PostgreSQL 11 preview - pgbench 压测软件增强-阿里云开发者社区

\set varname expression  
    Sets variable varname to a value calculated from expression. 
   The expression may contain the NULL constant, boolean 
   constants TRUE and FALSE, integer constants such as 5432, 
   double constants such as 3.14159, references to  
    variables :variablename, operators with their usual SQL 
   precedence and associativity, function calls, SQL CASE 
   generic conditional expressions and parentheses.  

    Functions and most operators return NULL on NULL input.  

    For conditional purposes, non zero numerical values are 
   TRUE, zero numerical values and NULL are FALSE.  

    When no final ELSE clause is provided to a CASE, the default value is NULL.  

    Examples:  

        \set ntellers 10 * :scale  
        \set aid (1021 * random(1, 100000 * :scale)) % \  
                   (100000 * :scale) + 1  
        \set divx CASE WHEN :x <> 0 THEN :y/:x ELSE NULL END

Add \if conditional support to pgbench (Fabien Coelho)

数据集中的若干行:
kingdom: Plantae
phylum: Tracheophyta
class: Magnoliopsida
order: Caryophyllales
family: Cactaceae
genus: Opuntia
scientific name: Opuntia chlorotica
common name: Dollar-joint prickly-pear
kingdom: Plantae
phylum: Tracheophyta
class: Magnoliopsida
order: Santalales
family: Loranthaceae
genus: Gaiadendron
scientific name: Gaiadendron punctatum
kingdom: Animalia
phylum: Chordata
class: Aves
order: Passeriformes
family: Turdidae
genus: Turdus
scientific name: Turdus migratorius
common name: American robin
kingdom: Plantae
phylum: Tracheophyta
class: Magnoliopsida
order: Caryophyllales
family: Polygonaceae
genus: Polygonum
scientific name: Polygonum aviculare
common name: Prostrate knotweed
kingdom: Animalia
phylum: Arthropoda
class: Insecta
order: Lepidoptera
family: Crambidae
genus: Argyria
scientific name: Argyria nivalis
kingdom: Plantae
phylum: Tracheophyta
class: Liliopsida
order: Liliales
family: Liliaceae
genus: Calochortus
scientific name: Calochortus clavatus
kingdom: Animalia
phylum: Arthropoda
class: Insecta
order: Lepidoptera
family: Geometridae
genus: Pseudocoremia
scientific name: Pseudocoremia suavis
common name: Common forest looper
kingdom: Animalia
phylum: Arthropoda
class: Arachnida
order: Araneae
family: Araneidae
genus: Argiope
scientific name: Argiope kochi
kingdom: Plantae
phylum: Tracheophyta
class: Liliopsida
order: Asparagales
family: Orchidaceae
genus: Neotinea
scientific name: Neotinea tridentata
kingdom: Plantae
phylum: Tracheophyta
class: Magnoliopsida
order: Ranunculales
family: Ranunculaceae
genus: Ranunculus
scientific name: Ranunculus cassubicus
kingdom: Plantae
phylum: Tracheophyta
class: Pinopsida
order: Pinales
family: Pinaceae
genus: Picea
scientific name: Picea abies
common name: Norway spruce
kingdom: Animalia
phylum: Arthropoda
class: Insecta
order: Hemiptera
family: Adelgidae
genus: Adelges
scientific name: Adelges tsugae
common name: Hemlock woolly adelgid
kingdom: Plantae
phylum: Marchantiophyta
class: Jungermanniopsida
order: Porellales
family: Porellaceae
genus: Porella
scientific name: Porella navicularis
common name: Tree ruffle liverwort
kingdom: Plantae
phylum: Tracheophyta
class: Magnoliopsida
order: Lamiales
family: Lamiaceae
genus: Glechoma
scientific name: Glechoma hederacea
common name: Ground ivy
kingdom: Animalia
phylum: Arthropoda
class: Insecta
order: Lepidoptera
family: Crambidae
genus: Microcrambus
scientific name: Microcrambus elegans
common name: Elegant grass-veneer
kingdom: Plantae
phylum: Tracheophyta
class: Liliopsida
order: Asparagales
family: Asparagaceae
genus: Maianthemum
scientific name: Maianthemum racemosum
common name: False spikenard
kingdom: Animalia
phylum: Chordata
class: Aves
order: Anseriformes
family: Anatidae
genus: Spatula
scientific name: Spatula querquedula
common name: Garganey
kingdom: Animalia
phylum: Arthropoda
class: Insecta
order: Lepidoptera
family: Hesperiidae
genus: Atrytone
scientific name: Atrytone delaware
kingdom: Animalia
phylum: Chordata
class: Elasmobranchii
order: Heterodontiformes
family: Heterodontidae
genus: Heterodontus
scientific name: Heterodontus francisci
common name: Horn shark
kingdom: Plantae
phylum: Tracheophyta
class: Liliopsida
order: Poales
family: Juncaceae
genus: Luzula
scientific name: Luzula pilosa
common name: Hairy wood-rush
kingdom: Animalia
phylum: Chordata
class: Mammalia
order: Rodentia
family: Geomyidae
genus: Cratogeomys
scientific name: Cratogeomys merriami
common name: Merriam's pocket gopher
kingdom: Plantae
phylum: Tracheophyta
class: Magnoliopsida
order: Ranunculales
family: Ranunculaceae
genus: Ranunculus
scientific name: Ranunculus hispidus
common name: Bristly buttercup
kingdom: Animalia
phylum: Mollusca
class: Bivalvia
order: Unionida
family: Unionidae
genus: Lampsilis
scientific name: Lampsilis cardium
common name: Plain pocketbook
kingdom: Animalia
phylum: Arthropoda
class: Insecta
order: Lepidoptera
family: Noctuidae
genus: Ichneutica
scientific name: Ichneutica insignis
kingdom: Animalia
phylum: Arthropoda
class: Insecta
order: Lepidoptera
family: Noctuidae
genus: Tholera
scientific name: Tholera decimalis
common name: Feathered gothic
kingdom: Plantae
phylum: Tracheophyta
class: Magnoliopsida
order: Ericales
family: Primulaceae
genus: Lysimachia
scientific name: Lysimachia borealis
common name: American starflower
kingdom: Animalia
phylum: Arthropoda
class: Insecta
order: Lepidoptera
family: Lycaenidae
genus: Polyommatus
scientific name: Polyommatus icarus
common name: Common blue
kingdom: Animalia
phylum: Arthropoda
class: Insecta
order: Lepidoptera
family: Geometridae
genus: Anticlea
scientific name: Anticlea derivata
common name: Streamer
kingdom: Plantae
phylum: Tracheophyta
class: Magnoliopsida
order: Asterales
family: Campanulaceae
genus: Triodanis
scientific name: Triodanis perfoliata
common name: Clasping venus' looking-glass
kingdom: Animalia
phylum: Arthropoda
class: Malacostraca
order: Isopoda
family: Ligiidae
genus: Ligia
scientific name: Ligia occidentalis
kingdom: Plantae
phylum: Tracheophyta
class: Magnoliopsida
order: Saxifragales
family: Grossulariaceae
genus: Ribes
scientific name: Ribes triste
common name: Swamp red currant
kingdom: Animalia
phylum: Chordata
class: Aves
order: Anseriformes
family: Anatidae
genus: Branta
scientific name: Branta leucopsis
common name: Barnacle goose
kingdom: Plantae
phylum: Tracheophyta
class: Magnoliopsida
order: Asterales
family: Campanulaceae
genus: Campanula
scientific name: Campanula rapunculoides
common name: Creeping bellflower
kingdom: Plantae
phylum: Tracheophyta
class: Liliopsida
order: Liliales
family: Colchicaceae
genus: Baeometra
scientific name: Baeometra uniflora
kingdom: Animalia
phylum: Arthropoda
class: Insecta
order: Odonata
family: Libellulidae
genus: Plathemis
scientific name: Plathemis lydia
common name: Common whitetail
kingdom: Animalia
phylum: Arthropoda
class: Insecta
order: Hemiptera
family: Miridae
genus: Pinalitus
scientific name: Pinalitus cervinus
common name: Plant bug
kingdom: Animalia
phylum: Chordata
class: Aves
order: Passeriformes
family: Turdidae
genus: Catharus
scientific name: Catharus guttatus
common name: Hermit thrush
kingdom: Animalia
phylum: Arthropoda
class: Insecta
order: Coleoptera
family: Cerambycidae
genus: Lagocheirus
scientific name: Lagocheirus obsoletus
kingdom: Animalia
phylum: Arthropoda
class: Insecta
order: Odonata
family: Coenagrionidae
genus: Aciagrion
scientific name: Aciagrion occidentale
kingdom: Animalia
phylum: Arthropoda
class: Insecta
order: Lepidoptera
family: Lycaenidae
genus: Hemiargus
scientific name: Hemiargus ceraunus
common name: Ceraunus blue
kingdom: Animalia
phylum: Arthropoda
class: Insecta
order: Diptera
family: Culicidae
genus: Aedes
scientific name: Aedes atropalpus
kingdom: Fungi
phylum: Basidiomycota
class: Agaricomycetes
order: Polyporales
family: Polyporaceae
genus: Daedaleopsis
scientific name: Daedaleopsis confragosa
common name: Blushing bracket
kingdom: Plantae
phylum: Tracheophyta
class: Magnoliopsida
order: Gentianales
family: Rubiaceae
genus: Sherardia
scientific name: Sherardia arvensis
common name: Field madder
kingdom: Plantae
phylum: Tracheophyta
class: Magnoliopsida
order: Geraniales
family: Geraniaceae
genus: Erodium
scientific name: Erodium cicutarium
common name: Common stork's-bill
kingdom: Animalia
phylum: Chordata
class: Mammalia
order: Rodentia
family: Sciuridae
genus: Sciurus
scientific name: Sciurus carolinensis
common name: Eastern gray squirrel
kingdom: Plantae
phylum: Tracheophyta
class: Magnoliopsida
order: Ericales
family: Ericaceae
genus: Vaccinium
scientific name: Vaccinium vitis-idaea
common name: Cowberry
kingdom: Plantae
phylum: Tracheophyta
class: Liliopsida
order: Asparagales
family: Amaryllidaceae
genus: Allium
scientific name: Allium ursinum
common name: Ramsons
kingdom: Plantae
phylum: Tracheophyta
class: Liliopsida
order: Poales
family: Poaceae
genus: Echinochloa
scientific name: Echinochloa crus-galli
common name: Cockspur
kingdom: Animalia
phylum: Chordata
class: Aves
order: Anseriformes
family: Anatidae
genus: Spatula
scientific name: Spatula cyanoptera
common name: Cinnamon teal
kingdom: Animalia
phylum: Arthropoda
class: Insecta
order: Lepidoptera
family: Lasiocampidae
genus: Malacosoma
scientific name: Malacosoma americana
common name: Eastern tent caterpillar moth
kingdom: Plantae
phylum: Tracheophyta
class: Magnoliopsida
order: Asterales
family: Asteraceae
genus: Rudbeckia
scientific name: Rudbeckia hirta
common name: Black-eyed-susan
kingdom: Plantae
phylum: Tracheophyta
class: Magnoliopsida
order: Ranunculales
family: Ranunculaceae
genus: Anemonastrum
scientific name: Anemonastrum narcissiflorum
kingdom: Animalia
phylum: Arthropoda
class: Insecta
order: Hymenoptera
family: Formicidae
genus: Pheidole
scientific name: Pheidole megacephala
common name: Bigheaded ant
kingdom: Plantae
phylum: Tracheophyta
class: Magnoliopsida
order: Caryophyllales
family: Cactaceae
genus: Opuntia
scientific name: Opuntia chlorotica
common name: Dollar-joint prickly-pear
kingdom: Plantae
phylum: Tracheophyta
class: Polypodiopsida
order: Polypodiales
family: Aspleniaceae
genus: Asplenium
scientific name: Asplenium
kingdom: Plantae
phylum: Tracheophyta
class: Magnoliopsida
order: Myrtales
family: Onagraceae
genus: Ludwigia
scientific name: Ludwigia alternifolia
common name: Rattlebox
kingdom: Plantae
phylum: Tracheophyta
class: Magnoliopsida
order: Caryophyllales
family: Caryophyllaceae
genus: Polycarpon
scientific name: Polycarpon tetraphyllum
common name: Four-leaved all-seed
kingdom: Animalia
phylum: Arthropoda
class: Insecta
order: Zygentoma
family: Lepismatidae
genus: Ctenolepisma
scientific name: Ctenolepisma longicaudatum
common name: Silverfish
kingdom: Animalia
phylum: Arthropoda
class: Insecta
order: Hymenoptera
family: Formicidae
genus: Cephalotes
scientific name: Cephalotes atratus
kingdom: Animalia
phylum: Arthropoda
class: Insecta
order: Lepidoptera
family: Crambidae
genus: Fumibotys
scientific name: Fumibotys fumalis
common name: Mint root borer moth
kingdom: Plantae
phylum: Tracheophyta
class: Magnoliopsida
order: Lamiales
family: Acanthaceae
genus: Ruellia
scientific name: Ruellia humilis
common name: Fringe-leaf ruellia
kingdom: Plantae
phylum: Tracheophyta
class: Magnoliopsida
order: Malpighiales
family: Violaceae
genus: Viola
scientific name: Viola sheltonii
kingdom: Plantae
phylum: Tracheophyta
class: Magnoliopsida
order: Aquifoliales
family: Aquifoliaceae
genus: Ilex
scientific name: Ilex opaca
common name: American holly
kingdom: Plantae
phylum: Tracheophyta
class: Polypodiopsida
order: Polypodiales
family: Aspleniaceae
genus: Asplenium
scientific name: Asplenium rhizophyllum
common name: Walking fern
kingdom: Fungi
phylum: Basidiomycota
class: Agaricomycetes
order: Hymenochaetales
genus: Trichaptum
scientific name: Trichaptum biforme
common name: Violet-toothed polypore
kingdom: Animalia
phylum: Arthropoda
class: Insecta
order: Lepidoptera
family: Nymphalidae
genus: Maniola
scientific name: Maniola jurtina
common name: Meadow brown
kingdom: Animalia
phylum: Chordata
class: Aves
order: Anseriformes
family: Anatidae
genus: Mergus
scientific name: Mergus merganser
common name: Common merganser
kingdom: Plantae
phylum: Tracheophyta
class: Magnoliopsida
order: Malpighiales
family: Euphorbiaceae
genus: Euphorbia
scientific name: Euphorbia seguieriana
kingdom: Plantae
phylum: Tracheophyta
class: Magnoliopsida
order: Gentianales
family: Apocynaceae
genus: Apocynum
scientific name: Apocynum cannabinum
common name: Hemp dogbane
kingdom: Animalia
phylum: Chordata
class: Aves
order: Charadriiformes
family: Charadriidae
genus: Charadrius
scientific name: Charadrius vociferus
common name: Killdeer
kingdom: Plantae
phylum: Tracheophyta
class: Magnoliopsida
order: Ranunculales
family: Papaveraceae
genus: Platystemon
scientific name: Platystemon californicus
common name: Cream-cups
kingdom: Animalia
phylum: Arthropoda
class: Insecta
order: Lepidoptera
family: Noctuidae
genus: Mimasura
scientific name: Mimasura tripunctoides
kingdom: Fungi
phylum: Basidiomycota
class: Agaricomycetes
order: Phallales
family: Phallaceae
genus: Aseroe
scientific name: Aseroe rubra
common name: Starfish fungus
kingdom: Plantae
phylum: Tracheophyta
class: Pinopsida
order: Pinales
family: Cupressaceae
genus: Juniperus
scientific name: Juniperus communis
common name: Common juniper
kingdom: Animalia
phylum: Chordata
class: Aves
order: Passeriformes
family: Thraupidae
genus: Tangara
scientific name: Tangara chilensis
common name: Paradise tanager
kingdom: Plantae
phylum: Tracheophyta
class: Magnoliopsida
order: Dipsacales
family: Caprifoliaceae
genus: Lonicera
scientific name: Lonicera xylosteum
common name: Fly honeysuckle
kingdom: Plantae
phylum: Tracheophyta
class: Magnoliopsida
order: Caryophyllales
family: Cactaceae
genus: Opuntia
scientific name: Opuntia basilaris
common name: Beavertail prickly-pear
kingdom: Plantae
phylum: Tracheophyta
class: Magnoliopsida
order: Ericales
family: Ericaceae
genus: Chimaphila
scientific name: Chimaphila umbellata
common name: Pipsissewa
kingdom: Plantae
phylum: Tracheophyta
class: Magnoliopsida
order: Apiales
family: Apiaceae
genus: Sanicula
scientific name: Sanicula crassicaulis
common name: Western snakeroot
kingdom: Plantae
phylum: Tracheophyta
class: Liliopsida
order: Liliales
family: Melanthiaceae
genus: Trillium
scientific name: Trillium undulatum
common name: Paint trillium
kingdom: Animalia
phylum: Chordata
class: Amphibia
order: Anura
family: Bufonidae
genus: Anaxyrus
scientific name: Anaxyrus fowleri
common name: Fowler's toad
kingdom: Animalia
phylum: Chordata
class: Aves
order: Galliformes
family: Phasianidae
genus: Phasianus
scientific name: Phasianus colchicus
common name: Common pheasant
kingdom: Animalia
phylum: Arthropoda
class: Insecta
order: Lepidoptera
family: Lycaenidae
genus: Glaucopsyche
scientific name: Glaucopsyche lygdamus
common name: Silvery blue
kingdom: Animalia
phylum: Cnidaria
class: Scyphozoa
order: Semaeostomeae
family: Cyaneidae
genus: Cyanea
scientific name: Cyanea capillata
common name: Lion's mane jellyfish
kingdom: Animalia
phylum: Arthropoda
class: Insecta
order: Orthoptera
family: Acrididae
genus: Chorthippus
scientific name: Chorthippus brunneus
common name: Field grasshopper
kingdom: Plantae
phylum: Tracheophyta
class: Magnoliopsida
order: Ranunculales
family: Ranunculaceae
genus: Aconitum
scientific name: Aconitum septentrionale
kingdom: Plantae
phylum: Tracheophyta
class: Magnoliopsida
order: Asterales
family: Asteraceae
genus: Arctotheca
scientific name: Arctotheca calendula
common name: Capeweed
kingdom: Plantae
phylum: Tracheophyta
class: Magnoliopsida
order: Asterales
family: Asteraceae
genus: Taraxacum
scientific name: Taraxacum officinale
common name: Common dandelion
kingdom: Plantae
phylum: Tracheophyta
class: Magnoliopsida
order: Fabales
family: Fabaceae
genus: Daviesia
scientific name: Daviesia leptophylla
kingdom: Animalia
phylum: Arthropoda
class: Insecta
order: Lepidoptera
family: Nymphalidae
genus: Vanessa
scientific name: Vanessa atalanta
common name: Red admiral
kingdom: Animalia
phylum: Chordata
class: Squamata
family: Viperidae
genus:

[任务如下]
a. 把记录里从含有“family: Loranthaceae”的那一行起，一直到含有“family: Orchidaceae”的那一行为止的所有行逐字照抄一遍，首尾两行都要包括在内。
b. 续写介绍 pgbench 的那篇文字，从它最后一句之后接着往下写。

[答案如下]
a.
family: Loranthaceae
genus: Gaiadendron
scientific name: Gaiadendron punctatum
kingdom: Animalia
phylum: Chordata
class: Aves
order: Passeriformes
family: Turdidae
genus: Turdus
scientific name: Turdus migratorius
common name: American robin
kingdom: Plantae
phylum: Tracheophyta
class: Magnoliopsida
order: Caryophyllales
family: Polygonaceae
genus: Polygonum
scientific name: Polygonum aviculare
common name: Prostrate knotweed
kingdom: Animalia
phylum: Arthropoda
class: Insecta
order: Lepidoptera
family: Crambidae
genus: Argyria
scientific name: Argyria nivalis
kingdom: Plantae
phylum: Tracheophyta
class: Liliopsida
order: Liliales
family: Liliaceae
genus: Calochortus
scientific name: Calochortus clavatus
kingdom: Animalia
phylum: Arthropoda
class: Insecta
order: Lepidoptera
family: Geometridae
genus: Pseudocoremia
scientific name: Pseudocoremia suavis
common name: Common forest looper
kingdom: Animalia
phylum: Arthropoda
class: Arachnida
order: Araneae
family: Araneidae
genus: Argiope
scientific name: Argiope kochi
kingdom: Plantae
phylum: Tracheophyta
class: Liliopsida
order: Asparagales
family: Orchidaceae

b.
支持if条件控制用法

\if expression  
\elif expression  
\else  
\endif  
  This group of commands implements nestable conditional blocks, 
  similarly to psql's \if expression. Conditional expressions 
  are identical to those with \set, with non-zero values 
  interpreted as true.

类似psql的if用法

\if expression  
\elif expression  
\else  
\endif  
  This group of commands implements nestable conditional blocks. 
  A conditional block must begin with an \if and end with an \endif. 
  In between there may be any number of \elif clauses, which 
  may optionally be followed by a  
  single \else clause. Ordinary queries and other types of backslash 
  commands may (and usually do) appear between the commands forming 
  a conditional block.  
  
  The \if and \elif commands read their argument(s) and evaluate 
  them as a boolean expression. If the expression yields true then 
  processing continues normally; otherwise, lines are skipped until 
  a matching \elif, \else,  
  or \endif is reached. Once an \if or \elif test has succeeded, 
  the arguments of later \elif commands in the same block are not 
  evaluated but are treated as false. Lines following an \else are 
  processed only if no earlier  
  matching \if or \elif succeeded.  
  
  The expression argument of an \if or \elif command is subject to 
  variable interpolation and backquote expansion, just like any 
  other backslash command argument. After that it is evaluated 
  like the value of an on/off  
  option variable. So a valid value is any unambiguous case-insensitive 
  match for one of: true, false, 1, 0, on, off, yes, no. 
  For example, t, T, and tR will all be considered to be true.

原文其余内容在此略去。